Page-level text extractions:

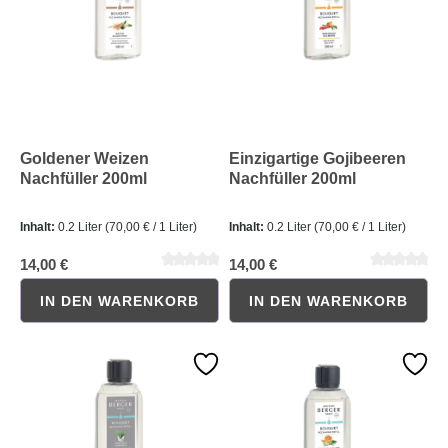
Goldener Weizen
Einzigartige Gojibeeren
Nachfüller 200ml
Nachfüller 200ml
Inhalt:
0.2 Liter
(70,00 € / 1 Liter)
Inhalt:
0.2 Liter
(70,00 € / 1 Liter)
Durchschnittliche Bewertung von 0 von 5 Sternen
Durchschnittliche Bewertung 
14,00 €
14,00 €
IN DEN WARENKORB
IN DEN WARENKORB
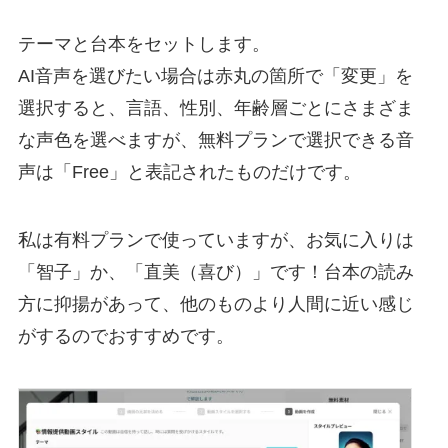
テーマと台本をセットします。
AI音声を選びたい場合は赤丸の箇所で「変更」を
選択すると、言語、性別、年齢層ごとにさまざま
な声色を選べますが、無料プランで選択できる音
声は「Free」と表記されたものだけです。
私は有料プランで使っていますが、お気に入りは
「智子」か、「直美（喜び）」です！台本の読み
方に抑揚があって、他のものより人間に近い感じ
がするのでおすすめです。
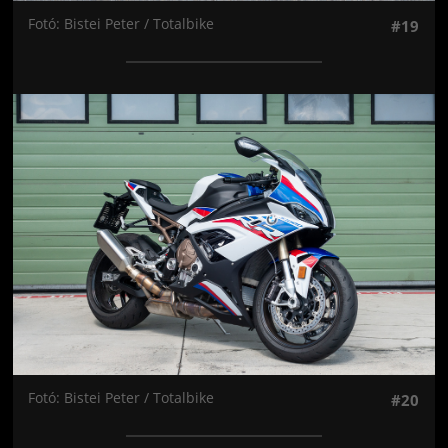
Fotó: Bistei Peter / Totalbike
#19
Jön még kép!
Fotó: Bistei Peter / Totalbike
#20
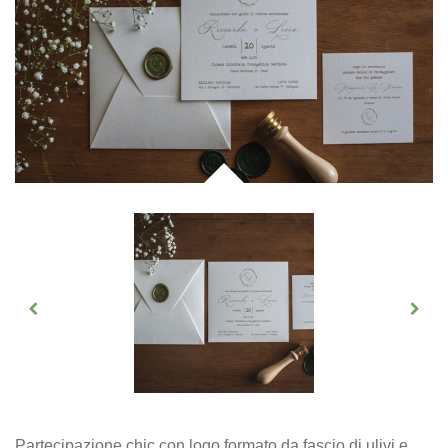
Partecipazione chic con logo formato da fascio di ulivi e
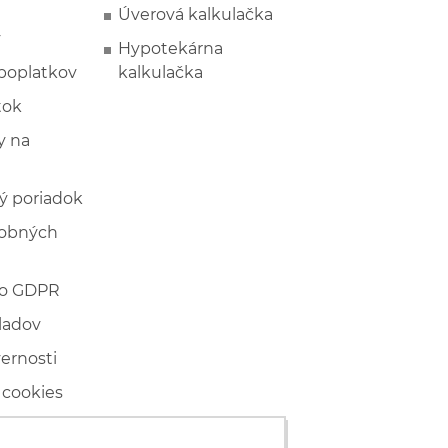
Úverová kalkulačka
y
Hypotekárna
poplatkov
kalkulačka
tok
 na
ý poriadok
sobných
 o GDPR
ladov
vernosti
 cookies
ľské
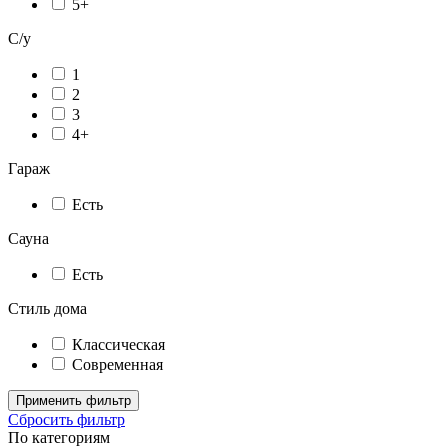
5+
С/у
1
2
3
4+
Гараж
Есть
Сауна
Есть
Стиль дома
Классическая
Современная
Применить фильтр
Сбросить фильтр
По категориям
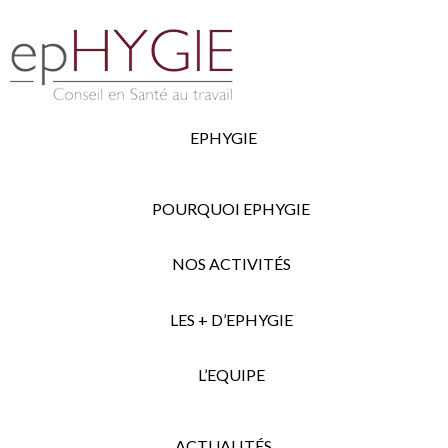
EPHYGIE
POURQUOI EPHYGIE
NOS ACTIVITÉS
LES + D’EPHYGIE
L’EQUIPE
ACTUALITÉS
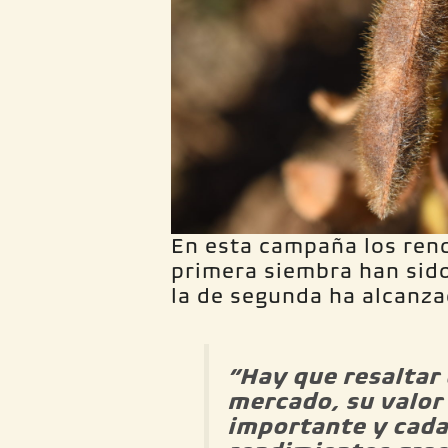
En esta campaña los ren
primera siembra han sido
la de segunda ha alcanza
“Hay que resaltar 
mercado, su valor
importante y cada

▶ [Work task]: Your answer must be the records above, word for word, with every picture left out.

▶ [Output of the exercise]:
Goldener Weizen
Einzigartige Gojibeeren
Nachfüller 200ml
Nachfüller 200ml
Inhalt:
0.2 Liter
(70,00 € / 1 Liter)
Inhalt:
0.2 Liter
(70,00 € / 1 Liter)
Durchschnittliche Bewertung von 0 von 5 Sternen
Durchschnittliche Bewertung 
14,00 €
14,00 €
IN DEN WARENKORB
IN DEN WARENKORB
テーマと台本をセットします。
AI音声を選びたい場合は赤丸の箇所で「変更」を
選択すると、言語、性別、年齢層ごとにさまざま
な声色を選べますが、無料プランで選択できる音
声は「Free」と表記されたものだけです。
私は有料プランで使っていますが、お気に入りは
「智子」か、「直美（喜び）」です！台本の読み
方に抑揚があって、他のものより人間に近い感じ
がするのでおすすめです。
Fotó: Bistei Peter / Totalbike
#19
Jön még kép!
Fotó: Bistei Peter / Totalbike
#20
Partecipazione chic con logo formato da fascio di ulivi e
Úverová kalkulačka
y
Hypotekárna
poplatkov
kalkulačka
tok
 na
ý poriadok
sobných
 o GDPR
ladov
vernosti
 cookies
ľské
5+
С/у
1
2
3
4+
Гараж
Есть
Сауна
Есть
Стиль дома
Классическая
Современная
Применить фильтр
Сбросить фильтр
По категориям
EPHYGIE
POURQUOI EPHYGIE
NOS ACTIVITÉS
LES + D’EPHYGIE
L’EQUIPE
ACTUALITÉS
En esta campaña los ren
primera siembra han sido
la de segunda ha alcanza
“Hay que resaltar 
mercado, su valor
importante y cada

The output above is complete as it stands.